Thursday, April 23, 2009

Truths + Facts: Belief systems being challenged

Facts and truths don't really have much to do with one another - William Faulkner

One of the truisms in an age of self evidence is that everyone is entitled to their personal truths. Sometimes, we actually use facts to support our positions, often times we use data. And in other situations, we just hold some things to be self evident...like what I just typed.

For marketers, we've relied on the best available data to discern that facts that support the truth about our advertising efforts. Neilsen ratings, market research, market development data...all provide proxy support for the truths we hold to be self evident: that the campaign we created is reaching the right person in the right way with the right impact at the right time. Put another way, we believe it was noticed, we beleive it worked. And in the general truthiness of the statement 'more often than not', we are right.

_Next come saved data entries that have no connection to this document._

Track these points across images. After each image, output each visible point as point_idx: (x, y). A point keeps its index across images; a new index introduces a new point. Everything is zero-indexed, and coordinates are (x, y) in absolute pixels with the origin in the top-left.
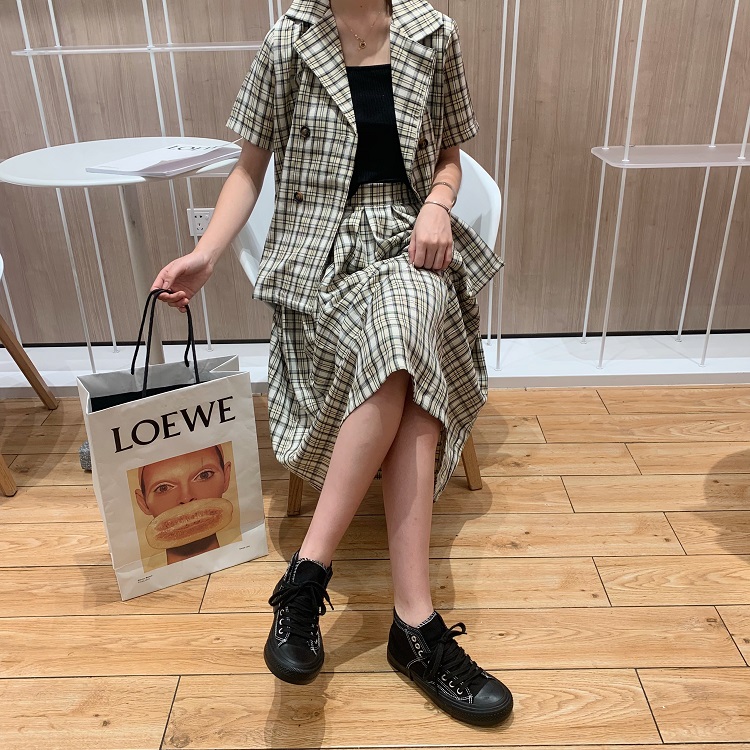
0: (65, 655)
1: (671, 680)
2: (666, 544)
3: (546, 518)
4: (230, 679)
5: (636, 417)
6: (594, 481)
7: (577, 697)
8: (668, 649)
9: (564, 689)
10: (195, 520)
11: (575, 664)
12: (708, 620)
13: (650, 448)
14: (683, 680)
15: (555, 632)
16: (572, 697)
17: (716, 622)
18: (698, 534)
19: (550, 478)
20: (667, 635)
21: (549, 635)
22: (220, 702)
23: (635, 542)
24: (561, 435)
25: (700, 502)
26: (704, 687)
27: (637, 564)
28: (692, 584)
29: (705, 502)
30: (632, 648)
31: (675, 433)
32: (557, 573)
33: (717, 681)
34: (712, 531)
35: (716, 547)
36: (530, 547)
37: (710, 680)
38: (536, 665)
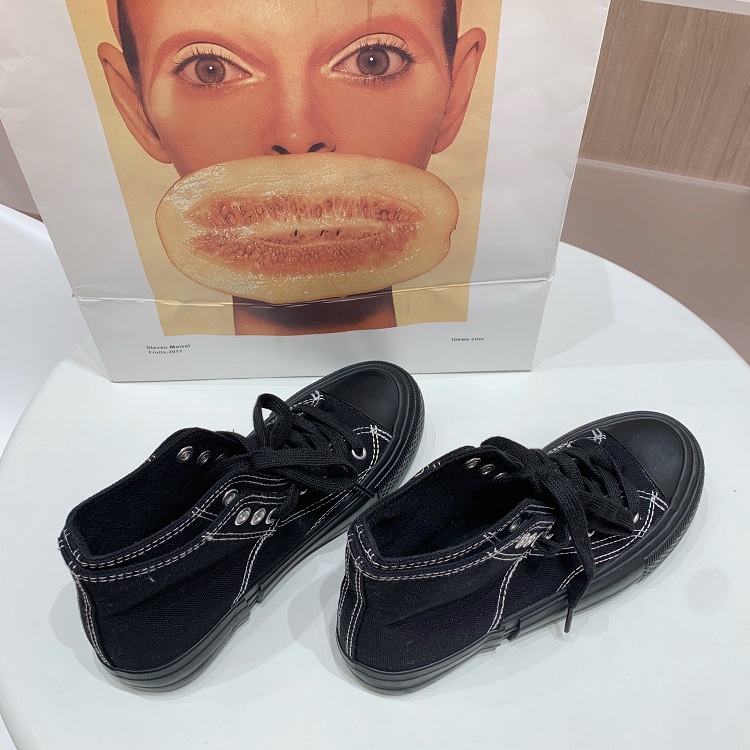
10: (327, 222)
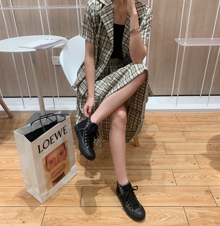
0: (12, 200)
1: (194, 211)
2: (194, 166)
3: (158, 156)
4: (61, 208)
5: (187, 123)
6: (173, 144)
7: (165, 216)
8: (194, 200)
9: (162, 213)
11: (165, 205)
12: (206, 191)
13: (190, 133)
14: (198, 211)
15: (160, 194)
16: (164, 216)
17: (208, 192)
18: (204, 162)
19: (160, 143)
20: (193, 196)
21: (158, 195)
22: (58, 216)
23: (185, 165)
24: (164, 129)
25: (205, 152)
26: (204, 213)
27: (185, 172)
28: (202, 179)
29: (206, 151)
30: (183, 200)
31: (198, 128)
32: (161, 175)
33: (208, 211)
34: (208, 161)
35: (209, 166)
36: (153, 166)
37: (206, 211)
38: (154, 205)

But what if we really wanted to know the facts? The best available data on TV viewing is about to get realtime and real betterer: TiVo has announced that they are going to sell realtime data on what viewers watch...and skip...in all but the smallest of the country's 210 markets. (see here).


So what?

TiVo's universe of 3.3 million subscribers is, of course, self selecting and not entirely representative of all demographic groups...except the one defined merely as 'human'. But beyond that, the TiVo announcement may mean the following truths become self evident using the facts:

  1. Neilsen's quarterly local data on 400 households, three or four times a year, may seem as quaint and incomplete as a single candle on an 80 year old's birthday cake.
  2. Marketers may know the facts surrounding a program's viewer habits, such as timeshifting, program browsing and viewing duration, as well as the inevitable ad skipping.
  3. Media planners and buyers may get to explore a host of new facts challenging assertions by reps on topics like dayparts, must-see TV and program ratings.
  4. Advertising agencies will have access to facts about behavior that can inform audience insights and creative approaches in a test-evaluate-retest model more common in the online and direct response spaces.

 
Of course, whether these truths turn out to be self evident will depend on what the facts actually say...and one's willingness to believe them.